Mais elle n'a pas le choix de rester telle qu'elle est actuellement.
J'approuve personnellement qu'elle ne mette pas toutes ses ressources
dans le développement dans la banque d'investissement et de financement.
La banque de l'avenir sera diversifiée, avec une assise essentielle
sur la banque de détail. Ce sera la grande chance de l'union
entre le Crédit Lyonnais et le Crédit Agricole.
Q : Chez NCR, nous
vivons notre Nième plan social, avec la délocalisation
en Inde de toute l'informatique interne. Un syndicaliste se doit de
s'interroger sur le fait de créer du chômage en France
pour donner du travail dans des pays sans protection sociale, avec des
salaires de misère. Que doit en penser un chef d'entreprise Français
?
R : On ne peut pas demander à
un chef d'entreprise de réformer la législation d'un pays.
On peut par contre lui demander de se comporter au mieux. Nous avons
eu un plan de restructuration important à faire en Pologne ;
nous nous sommes occupés du reclassement des ouvriers licenciés,
et de donner des sommes pour attirer des entreprises sur place. On ne
peut pas changer les législations existantes. Le niveau de vie
polonais ne se développera qu'avec une part d'investissement
étranger.
Q : Mais cette délocalisation
crée du chômage en France ?
R : Oui, sauf si nous faisons un
développement chez nous qui nous permet d'être encore plus
dynamique.
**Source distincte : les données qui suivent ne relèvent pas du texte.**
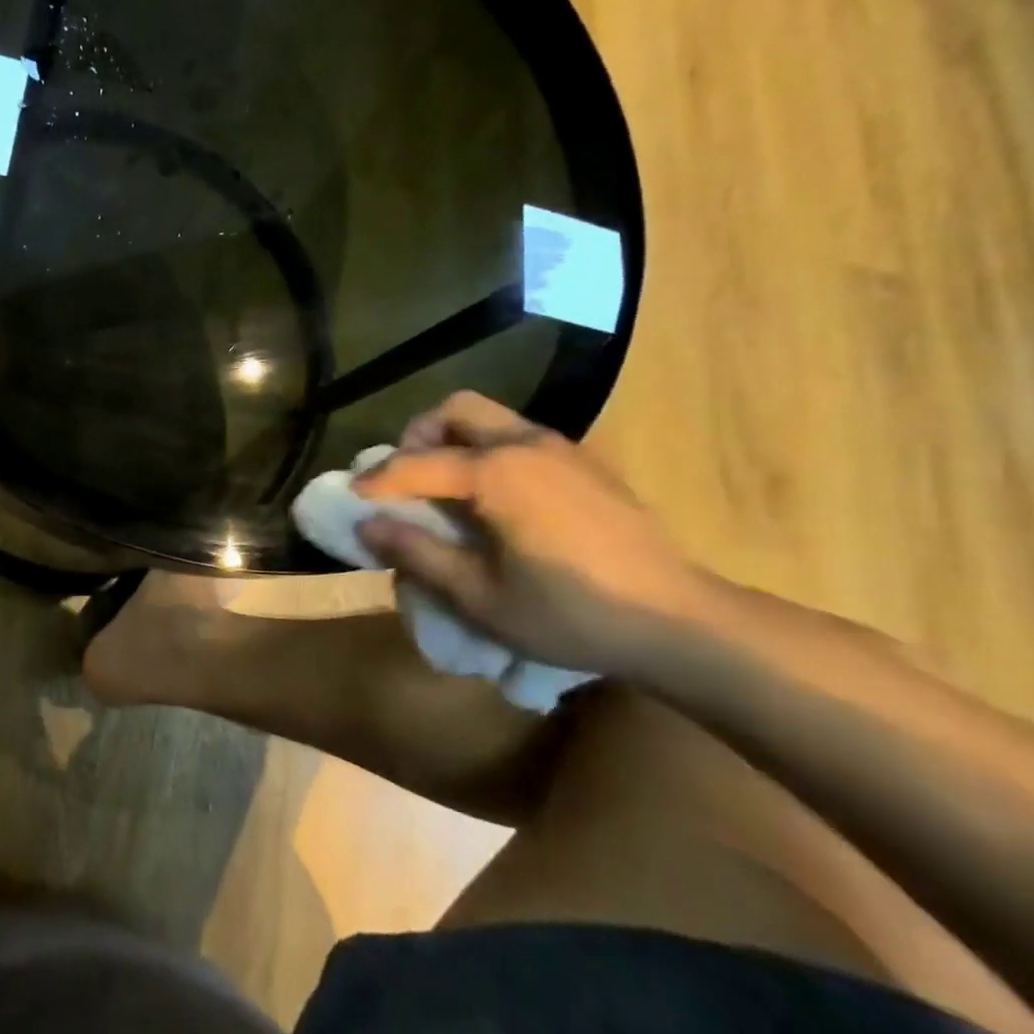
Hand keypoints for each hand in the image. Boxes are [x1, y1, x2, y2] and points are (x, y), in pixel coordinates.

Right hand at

L'effort de recherche et développement en France n'est
hélas plus ce qu'il a été dans le passé.
C'est grâce au volontarisme d'Etat que nous avons actuellement
des industries qui tournent autour d'Airbus, Ariane etc
et qui
induisent de nombreux emplois. Les politiques ont abandonné les
grands programmes, qui ont engendré l'essor technologique du
futur. C'est inquiétant. Aucun projet n'a pris le relais de ceux
lancés sous le Général de Gaulle, Pompidou et Giscard
d'Estaing. Le programme européen est un émiettement sans
priorité. Le temps est compté. On n'en est plus à
la délocalisation des usines, mais à la délocalisation
du tertiaire, qui a été jusqu'ici la source de développement
des emplois.
Q : N'est ce pas parce
que nos politiques favorisent les dépenses de fonctionnement
sur les dépenses d'investissement ?
R : La vérité, c'est
que la partie la plus âgée de la population est en train
de prendre politiquement le pas dans les votes sur la partie jeune,
et que nous sommes en train d'arbitrer contre nos jeunes et contre la
partie dynamique, et que nous commencions à voir sur un plan
structurel l'effet de notre vieillissement démographique. Nous
avons des responsabilités à cet égard.
Q : Comment est organisé
votre groupe?
R : Nous sommes organisés
par branches qui ont le pas sur les pays. Il y a une organisation par
pays (9 délégations) qui reproduisent en gros les fonctions
de la compagnie elle-même. Ils coordonnent la finance, les relations
sociales et en particulier de l'encadrement suivi des carrières
et soin apporté au retour des cadres expatriés, et des
relations avec les pouvoirs politiques locaux.
Mais, c'est l'homme du métier (de la branche) qui propose et
met en uvre la stratégie, décide des investissements,
propose des acquisitions
La Compagnie fait un arbitrage général, et est très
impliquée dans le choix des dirigeants et des cadres les plus
importants. Un des temps forts est la présentation des plans
à 3 et 5 ans. La compagnie n'intervient dans les décisions
que pour des investissements supérieurs à 30 ou 40 million
d'Euros.
Pour l'innovation, nous avons un GIE recherche, qui a
une vision globale de notre programme de recherche. Il finance la recherche
au sein du groupe à partir de la contribution des branches, fixée
par la direction générale, en fonction des facultés
contributives de chaque branche. Les programmes de recherche des branches
sont mis en concurrence sur le long terme, la direction générale
en est seulement informée, sauf pour les programmes de très
grand enjeu (marché potentiel supérieur à 10 millions
d'Euros) pour lesquels elle est directement impliquée.